[Bioperl-l] Bio::Index::Fastq '@' in qual

Mon Oct 24 16:17:18 UTC 2011

On Mon, Oct 24, 2011 at 5:10 PM, Fields, Christopher J
<cjfields at illinois.edu> wrote:
> On Oct 24, 2011, at 10:10 AM, Peter Cock wrote:
>
>> On Mon, Oct 24, 2011 at 3:58 PM, Sofia Robb <sofia2341 at gmail.com> wrote:
>>> Hi,
>>> I am having problems running Bio::Index::Fastq.  I get the following error
>>> when a quality line begins with '@'.
>>>
>>> ...
>>>
>>> Here is an example of a fastq record that is causing this error, The last
>>> line which starts with an '@'  is actually the qual line.
>>> @5:105:15806:16092:Y
>>> GTGGCGCGGAACAGAGGAGGAATGTTCAGGAGAGGGGGCATGTGTTGTTACCGAGTACTTGGAAACGACG
>>> +
>>> @9;A565:=8B?<E<DEEBEE<E3BB?3??BCCF2<@@=BGGBDB60:64594.81?<B??;3?8-984?
>>>
>>>
>>> i see that chris has partially addressed this in the mailing list
>>> http://bioperl.org/pipermail/bioperl-l/2011-January/034481.html
>>>
>>> However as he pointed out at the time, it appears this may be a fairly large
>>> problem.
>>
>> Have you double checked you have the latest BioPerl with that
>> fix Chris mentioned?
>
> This should be fixed in both CPAN and bioperl-live.  If not let me know.

Good.

>>> My fastq seq and qual lines are alway only one line, so I think that adding
>>> a line count and only checking for @ in the lines that $line_count%4 ==0
>>>  would work since the header lines are always the first of 4 lines , 0,4,8,
>>> etc.
>>
>> Yes, *if* you can assume that for your data, which is an assumption I
>> wouldn't like to make a general purpose library like BioPerl (or Biopython)
>
> One could build in an optimization that takes this assumption into account
> when explicitly requested, something worth looking into.  A lot of our short
> read pipelines use the 4-line format.

That's a sensible compromise.

>>> BioPerl fastq parsing issues aside, is there another tool which allows you
>>> to retrieve arbitrary sequences from a fastq file by sequence ID?
>>> There's one called cdbfasta which looks like it might work — does anyone
>>> have experience with it?
>>>
>>> Thanks,
>>> sofia
>>> P.S. I am CCing Peter Cock in case BioPython has solved this issue already —
>>> if so, perhaps their solution could be applied here.
>>
>> If you want a Python solution, Biopython's Bio.SeqIO.index (in memory)
>> or Bio.SeqIO.index_db (using SQLite) functions will give you random
>> access by ID to assorted files including FASTQ, even with nasty line
>> wrapping and quality lines starting with @ or +.
>>
>> The Biopython FASTQ indexer basically tracks the state: @ header, seq
>> line(s), + line, or qual line(s).
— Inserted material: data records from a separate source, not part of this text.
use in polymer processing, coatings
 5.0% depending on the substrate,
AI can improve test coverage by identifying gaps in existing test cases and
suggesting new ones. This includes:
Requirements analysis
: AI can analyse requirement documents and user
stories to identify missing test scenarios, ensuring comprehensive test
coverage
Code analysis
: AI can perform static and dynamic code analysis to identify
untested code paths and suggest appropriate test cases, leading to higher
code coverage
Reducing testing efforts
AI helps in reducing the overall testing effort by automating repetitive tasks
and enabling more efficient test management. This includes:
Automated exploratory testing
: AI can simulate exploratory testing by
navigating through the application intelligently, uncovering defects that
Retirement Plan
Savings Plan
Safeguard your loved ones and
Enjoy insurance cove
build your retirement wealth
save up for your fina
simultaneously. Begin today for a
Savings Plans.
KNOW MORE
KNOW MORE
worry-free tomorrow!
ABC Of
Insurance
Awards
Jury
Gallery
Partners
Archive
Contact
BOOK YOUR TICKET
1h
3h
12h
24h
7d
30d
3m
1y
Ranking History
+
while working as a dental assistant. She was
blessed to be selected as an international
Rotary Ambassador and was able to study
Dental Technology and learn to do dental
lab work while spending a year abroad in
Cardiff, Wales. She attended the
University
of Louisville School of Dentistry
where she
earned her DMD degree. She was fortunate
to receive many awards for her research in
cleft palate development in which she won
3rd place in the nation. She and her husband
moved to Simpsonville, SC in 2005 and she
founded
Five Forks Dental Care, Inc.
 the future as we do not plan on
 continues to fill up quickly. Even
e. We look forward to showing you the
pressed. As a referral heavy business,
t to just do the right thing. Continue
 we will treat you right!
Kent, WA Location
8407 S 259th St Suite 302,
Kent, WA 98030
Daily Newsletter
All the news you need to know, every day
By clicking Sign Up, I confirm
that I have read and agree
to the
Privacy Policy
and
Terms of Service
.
You pay a slight performance hit when
>> building the index over assuming four lines per record, but it is robust
>> to this kind of nasty data.
>>
>> Peter
>
> We should really look into a consistent OBDA-like indexing scheme
> that could work cross-Bio*.  Or simply resuscitate OBDA. :)
>
> chris

+1

Our SQLite index is based on OBDA but replacing the BDB / flat file
index with SQLite3. Also we're using the Biopython SeqIO format
names which don't 100% align with BioPerl/EMBOSS/etc.

Peter